In a 2007 interview with People, McCormick admitted that pressure from the show wasn't what actually gave her an eating disorder. Instead, it was her experience as a teenager. She first developed disordered eating habits at age 17 when she enrolled in public high school. "I was with some girls, we had a gallon of ice cream, and someone mentioned how we could eat it all and not gain weight," she said. "It seemed ideal. Once I started [purging], it was hard to stop."

Being forced to don a bathing suit for the camera in her on-screen work following The Brady Bunch only bolstered her disorder. "That made me so self-conscious," McCormick told People, explaining that every time she gained weight, she'd go right back to purging, even if she thought she had kicked the habit.
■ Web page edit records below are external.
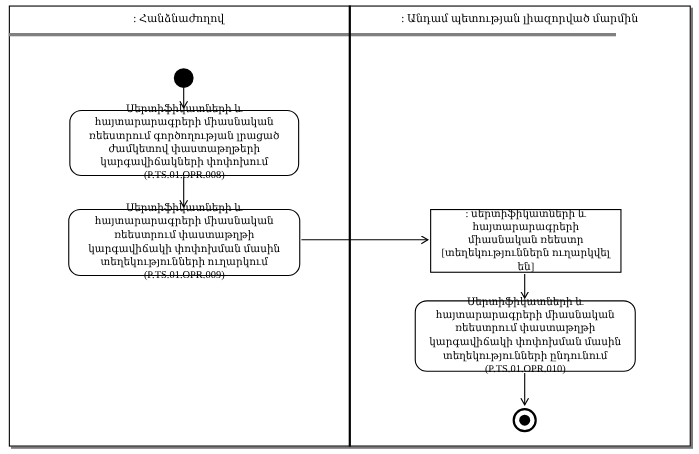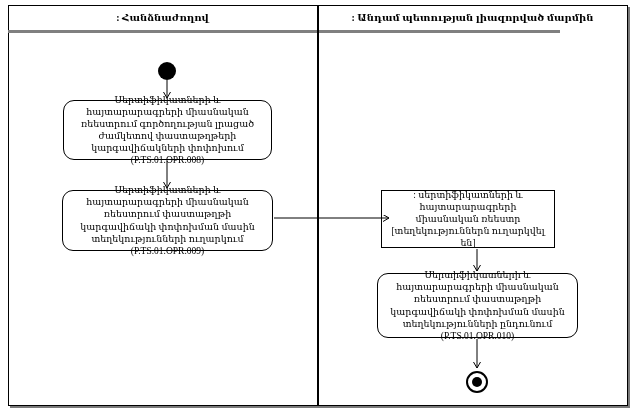--- a/index.html
+++ b/index.html
@@ -28,7 +28,6 @@
     width: 552px; height: 28px;
     border-bottom: 3px solid #808080;
     display: flex;
-    font-weight: bold;
   }
   .lane-header {
     flex: 0 0 auto;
Thankfully, the actress ended up recovering from bulimia: "Being able to quit drugs and finding belief in a higher power gave me the tools to end the bulimia." 

Barry Williams was accidentally high on The Brady Bunch set

Barry Williams — a.k.a. The Brady Bunch's very own Greg — admitted that the following infamous snafu wasn't intentional. In a 2014 convention panel, the actor revealed that he was hanging out with some friends who came over with "this new sort of cigarette thing" on what was supposed to be his day off (hey, it was the '70s, after all). He decided to give it a try, but was called in to re-shoot some scenes in the episode "Law and Disorder." Disorderly, it was — from the moment the rehearsal ended and the real stuff began.

"I was jumping over the hood of the car, and making up lines, and you know, getting into the swing of things, and the crew were all staring at me," Williams explained. He added, "But I was having a ball doing everything I could to be, in my mind, creative. Until the little red light went off."

Williams ended up tripping over his lines and tripping over his bicycle pump in the driveway. His part had to be partially rewritten to reduce his role in the episode, but you can still see him visibly high — with a clear glazed look in his eyes — in footage from when papa Brady brings home a boat.

The truth behind these stars' real-life Brady Bunch feud

Jan and Marcia didn't just have some weird sort of rivalry on The Brady Bunch. On-screen sisters Eve Plumb and Maureen McCormick also didn't get along in real life. According to Radar Online, their feud was reportedly so severe that a 2010 reunion was completely nixed in its wake more than 30 years after the actresses shared the screen on the famed series. So, what could possibly cause a decades-long grudge? Apparently, it was Marcia, Marcia, Marcia!

In a 2008 interview with Today, McCormick claimed the pair were best friends at one point, and that she missed Plumb "very much," but things were never the same after she got carried away on a late-night show decades prior. McCormick was promoting the 1981 spinoff The Brady Brides and making light of the rumors surrounding the cast when she jokingly claimed to have kissed Plumb, who was less-than-thrilled with the lesbian rumor her joke helped ignite. "I said I fell in love with everybody," McCormick explained, adding, "I was having fun, something I was joking with, and she didn't take it that way." McCormick alleged that she's since tried to make things right with Plumb, but to no avail, as she's reportedly refused to answer her calls.